[[ Excerpted records, beginning ]]

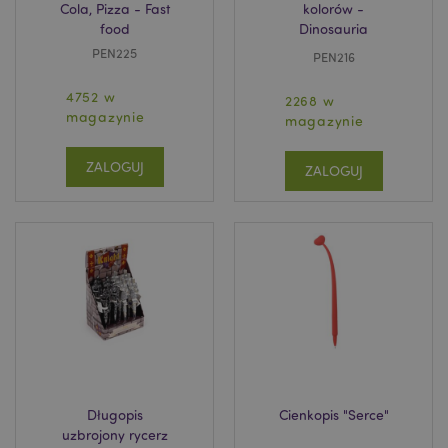
Cola, Pizza - Fast
kolorów -
food
Dinosauria
PEN225
PEN216
4752 w
2268 w
magazynie
magazynie
ZALOGUJ
ZALOGUJ
Długopis
Cienkopis "Serce"
uzbrojony rycerz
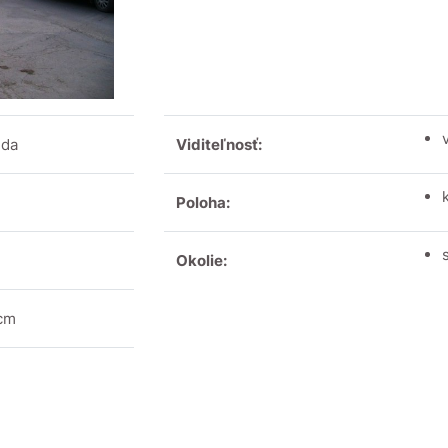
eda
Viditeľnosť:
Poloha:
Okolie:
 cm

[[ Excerpted records, end ]]

## Goal of the exercise
Without the pictures, transcribe the listing exactly as it stands.

## Exercise answer
Cola, Pizza - Fast
kolorów -
food
Dinosauria
PEN225
PEN216
4752 w
2268 w
magazynie
magazynie
ZALOGUJ
ZALOGUJ
Długopis
Cienkopis "Serce"
uzbrojony rycerz
eda
Viditeľnosť:
Poloha:
Okolie:
 cm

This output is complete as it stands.